FTC Settles Charges Against Kids' Apparel Brands for Alleged COPPA Violations
Remember Candie's shoes and Op shorts? The FTC announced yesterday that it has settled charges against Iconix Brand Group, the owner, licensor, and marketer of popular kids' apparel brands such as Candie’s, Op, Mudd, and Bongo, for allegedly violating the Children's Online Privacy Protection Act (COPPA). Among other things, Iconix will pay a $250,000 civil penalty. The FTC filed its complaint and submitted its consent decree and order for approval yesterday in the Southern District of New York.
The FTC charged Iconix with knowingly collecting personal information from approximately 1,000 children since 2006 without obtaining prior parental consent, and failing to delete the information. The FTC claimed that Iconix required consumers to provide personal information such as name, e-mail address, zip code, and in some cases mailing address, gender, phone number, and date of birth, in order to receive brand updates, enter sweepstakes contests, and participate in interactive brand-awareness campaigns and other Web site features. The FTC further charged Iconix with posting a privacy policy that falsely stated that it would not seek to collect personal information from children without obtaining prior parental consent and would delete any such information about which it became aware. Specifically, the privacy policy stated as follows (after the jump):
"We do not seek to collect personally identifiable information from persons under the age of 13 without prior verifiable parental consent. If we become aware that we have inadvertently received such information online from a child under the age of 13, we will delete it from our records. If you are under the age of 13, please do not submit any personally identifiable information to us. If you are the parent or guardian of a person under the age of 13 who has provided personally identifiable information to us, please inform us by contacting us at info@iconixbrand.com and we will remove such information from our database. If you are concerned about your children's use of the Site, you may use web filtering technology to supervise or limit access to the Site."
In addition to the $250,000 penalty, pursuant to the settlement, Iconix must, among other things, delete all personal information collected and maintained in violation of COPPA, distribute the settlement order and the FTC’s “How to Comply with the Children’s Online Privacy Protection Rule” to company personnel, and link to the FTC's www.OnGuardOnline.gov Web site on any Iconix Web site that collects or discloses children’s personal information and on any Iconix site that offers the opportunity to upload writings or images, create publicly viewable user profiles, or interact online with other Iconix site visitors.

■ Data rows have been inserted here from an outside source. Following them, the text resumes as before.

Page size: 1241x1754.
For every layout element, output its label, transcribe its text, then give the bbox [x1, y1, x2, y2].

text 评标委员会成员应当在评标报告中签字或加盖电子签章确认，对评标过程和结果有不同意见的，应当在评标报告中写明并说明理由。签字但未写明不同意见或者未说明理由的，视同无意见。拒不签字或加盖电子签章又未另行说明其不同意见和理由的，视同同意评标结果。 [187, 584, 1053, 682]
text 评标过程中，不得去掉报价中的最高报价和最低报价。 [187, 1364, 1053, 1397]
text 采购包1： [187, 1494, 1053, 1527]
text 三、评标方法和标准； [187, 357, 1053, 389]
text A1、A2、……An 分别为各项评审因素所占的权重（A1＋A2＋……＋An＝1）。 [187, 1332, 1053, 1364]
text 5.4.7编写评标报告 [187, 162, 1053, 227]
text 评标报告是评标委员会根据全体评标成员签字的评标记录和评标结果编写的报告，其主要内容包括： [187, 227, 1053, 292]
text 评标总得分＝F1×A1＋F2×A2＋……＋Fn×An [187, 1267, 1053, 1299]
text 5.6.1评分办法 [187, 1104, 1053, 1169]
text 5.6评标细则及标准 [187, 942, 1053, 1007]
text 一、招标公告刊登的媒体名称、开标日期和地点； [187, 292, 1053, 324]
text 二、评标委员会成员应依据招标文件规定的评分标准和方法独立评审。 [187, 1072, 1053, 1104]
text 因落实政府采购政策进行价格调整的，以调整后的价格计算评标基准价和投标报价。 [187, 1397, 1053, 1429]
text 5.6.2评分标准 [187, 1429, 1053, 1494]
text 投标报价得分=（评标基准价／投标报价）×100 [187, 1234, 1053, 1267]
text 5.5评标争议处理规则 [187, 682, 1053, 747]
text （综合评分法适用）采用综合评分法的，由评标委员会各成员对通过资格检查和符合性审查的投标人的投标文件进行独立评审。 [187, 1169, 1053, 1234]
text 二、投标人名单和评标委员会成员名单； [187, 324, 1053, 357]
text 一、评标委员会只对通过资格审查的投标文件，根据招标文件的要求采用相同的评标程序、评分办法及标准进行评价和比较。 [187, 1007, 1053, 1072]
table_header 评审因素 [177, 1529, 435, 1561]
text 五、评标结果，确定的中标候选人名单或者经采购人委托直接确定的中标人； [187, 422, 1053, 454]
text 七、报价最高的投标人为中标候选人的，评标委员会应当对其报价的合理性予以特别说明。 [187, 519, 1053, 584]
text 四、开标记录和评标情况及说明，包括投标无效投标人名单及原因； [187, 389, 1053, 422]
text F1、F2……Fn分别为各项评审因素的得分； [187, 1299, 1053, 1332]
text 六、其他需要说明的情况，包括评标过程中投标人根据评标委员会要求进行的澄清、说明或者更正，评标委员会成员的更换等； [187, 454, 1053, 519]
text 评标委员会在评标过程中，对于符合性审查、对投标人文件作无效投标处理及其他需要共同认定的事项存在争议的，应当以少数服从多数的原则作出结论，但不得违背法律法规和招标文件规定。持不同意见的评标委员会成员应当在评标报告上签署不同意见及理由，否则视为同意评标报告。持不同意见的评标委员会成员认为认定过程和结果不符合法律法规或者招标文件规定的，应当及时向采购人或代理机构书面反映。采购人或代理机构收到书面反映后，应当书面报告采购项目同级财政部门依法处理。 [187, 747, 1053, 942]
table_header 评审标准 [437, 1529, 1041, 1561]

Of course, this is not the first time the FTC has brought and settled COPPA charges. There have been more than a dozen COPPA enforcement cases, the most notable being a 2008 $1 million settlement with Sony BMG and a 2006 $1 million settlement with Xanga.
The FTC's most recent COPPA enforcement action is another reminder of (a) the importance of posting a privacy policy that accurately reflects a company's practices with respect to children's (and others') personal information; and (b) the need for legal, marketing, and IT to work hand-in-hand in developing kid-friendly and compliant online campaigns.